* [Work task]: Can you retype every line of the records below, character for character, with nothing changed, added, or left out?
== Data records ==
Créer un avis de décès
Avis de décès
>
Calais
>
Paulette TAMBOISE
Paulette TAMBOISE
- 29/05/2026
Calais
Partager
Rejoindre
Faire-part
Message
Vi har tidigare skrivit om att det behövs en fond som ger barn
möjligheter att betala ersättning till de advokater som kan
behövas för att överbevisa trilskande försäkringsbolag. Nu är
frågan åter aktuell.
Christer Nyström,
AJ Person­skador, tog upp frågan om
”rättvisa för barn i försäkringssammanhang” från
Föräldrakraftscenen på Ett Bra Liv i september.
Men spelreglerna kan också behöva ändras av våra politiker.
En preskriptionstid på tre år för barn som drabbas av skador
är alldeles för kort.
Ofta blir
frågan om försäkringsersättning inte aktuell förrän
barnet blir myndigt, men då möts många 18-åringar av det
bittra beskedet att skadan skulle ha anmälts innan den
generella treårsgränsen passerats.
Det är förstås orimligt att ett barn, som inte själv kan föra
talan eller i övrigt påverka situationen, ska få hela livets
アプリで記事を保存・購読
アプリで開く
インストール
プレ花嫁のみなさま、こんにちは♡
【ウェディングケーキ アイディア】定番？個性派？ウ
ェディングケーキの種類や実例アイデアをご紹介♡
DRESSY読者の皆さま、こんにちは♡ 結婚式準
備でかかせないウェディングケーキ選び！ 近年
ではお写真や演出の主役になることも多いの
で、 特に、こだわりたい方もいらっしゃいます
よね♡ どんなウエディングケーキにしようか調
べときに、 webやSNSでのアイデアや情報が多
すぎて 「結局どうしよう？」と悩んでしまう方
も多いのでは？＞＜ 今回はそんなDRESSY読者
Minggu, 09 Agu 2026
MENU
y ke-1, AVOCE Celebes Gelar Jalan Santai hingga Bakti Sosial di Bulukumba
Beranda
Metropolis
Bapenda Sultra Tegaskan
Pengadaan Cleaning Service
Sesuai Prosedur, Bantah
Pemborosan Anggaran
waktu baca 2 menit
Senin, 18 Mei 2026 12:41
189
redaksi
===
* [Exercise response]:
Créer un avis de décès
Avis de décès
>
Calais
>
Paulette TAMBOISE
Paulette TAMBOISE
- 29/05/2026
Calais
Partager
Rejoindre
Faire-part
Message
Vi har tidigare skrivit om att det behövs en fond som ger barn
möjligheter att betala ersättning till de advokater som kan
behövas för att överbevisa trilskande försäkringsbolag. Nu är
frågan åter aktuell.
Christer Nyström,
AJ Person­skador, tog upp frågan om
”rättvisa för barn i försäkringssammanhang” från
Föräldrakraftscenen på Ett Bra Liv i september.
Men spelreglerna kan också behöva ändras av våra politiker.
En preskriptionstid på tre år för barn som drabbas av skador
är alldeles för kort.
Ofta blir
frågan om försäkringsersättning inte aktuell förrän
barnet blir myndigt, men då möts många 18-åringar av det
bittra beskedet att skadan skulle ha anmälts innan den
generella treårsgränsen passerats.
Det är förstås orimligt att ett barn, som inte själv kan föra
talan eller i övrigt påverka situationen, ska få hela livets
アプリで記事を保存・購読
アプリで開く
インストール
プレ花嫁のみなさま、こんにちは♡
【ウェディングケーキ アイディア】定番？個性派？ウ
ェディングケーキの種類や実例アイデアをご紹介♡
DRESSY読者の皆さま、こんにちは♡ 結婚式準
備でかかせないウェディングケーキ選び！ 近年
ではお写真や演出の主役になることも多いの
で、 特に、こだわりたい方もいらっしゃいます
よね♡ どんなウエディングケーキにしようか調
べときに、 webやSNSでのアイデアや情報が多
すぎて 「結局どうしよう？」と悩んでしまう方
も多いのでは？＞＜ 今回はそんなDRESSY読者
Minggu, 09 Agu 2026
MENU
y ke-1, AVOCE Celebes Gelar Jalan Santai hingga Bakti Sosial di Bulukumba
Beranda
Metropolis
Bapenda Sultra Tegaskan
Pengadaan Cleaning Service
Sesuai Prosedur, Bantah
Pemborosan Anggaran
waktu baca 2 menit
Senin, 18 Mei 2026 12:41
189
redaksi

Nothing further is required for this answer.